» JOB ITEM
Return every line below that contains the string "Plumm", matching its case exactly.

THE RECORDS START

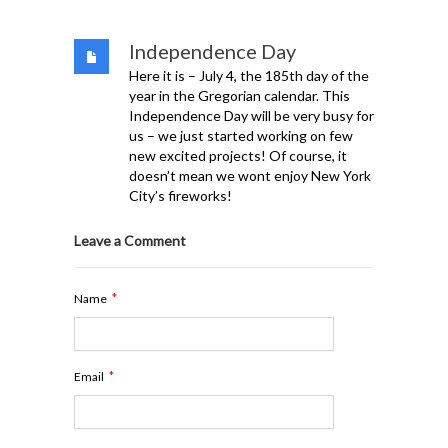
Independence Day
Here it is – July 4, the 185th day of the
year in the Gregorian calendar. This
Independence Day will be very busy for
us – we just started working on few
new excited projects! Of course, it
doesn’t mean we wont enjoy New York
City’s fireworks!
Leave a Comment
*
Name
*
Email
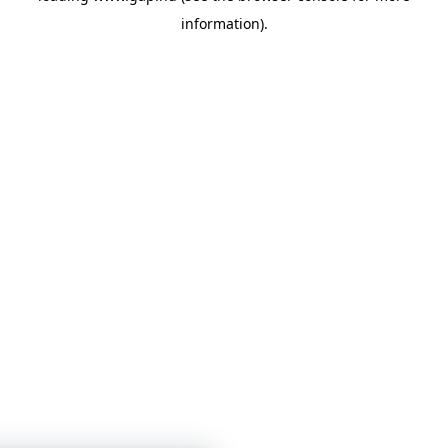
information)
.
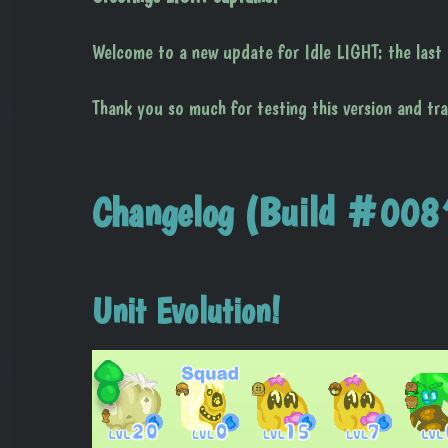
Welcome to a new update for Idle LIGHT: the last g
Thank you so much for testing this version and tr
Changelog (Build #008
Unit Evolution!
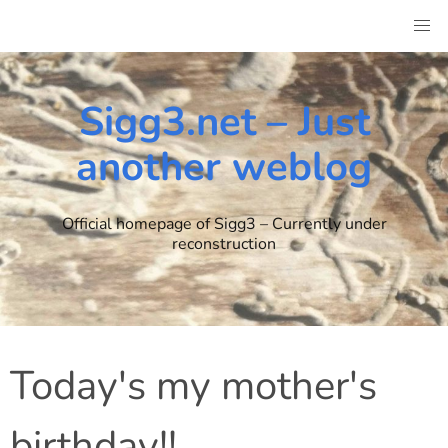
Skip
to
content
Sigg3.net – Just
another weblog
Official homepage of Sigg3 – Currently under
reconstruction
Today's my mother's
birthday!!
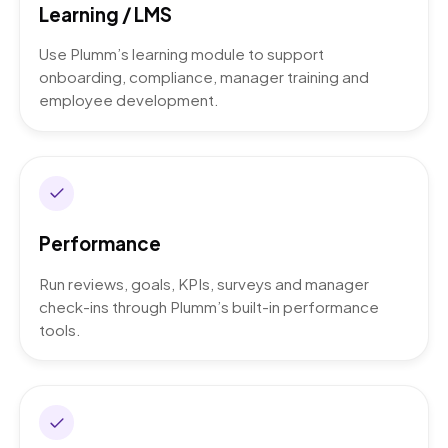
Learning / LMS
Use Plumm’s learning module to support
onboarding, compliance, manager training and
employee development.
Performance
Run reviews, goals, KPIs, surveys and manager
check-ins through Plumm’s built-in performance
tools.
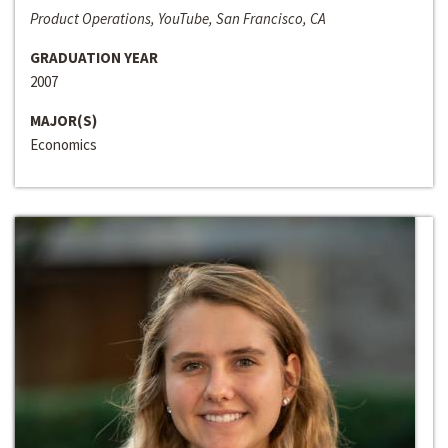
Product Operations, YouTube, San Francisco, CA
GRADUATION YEAR
2007
MAJOR(S)
Economics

THE RECORDS END

» ANSWER BELOW
Use Plumm’s learning module to support
check-ins through Plumm’s built-in performance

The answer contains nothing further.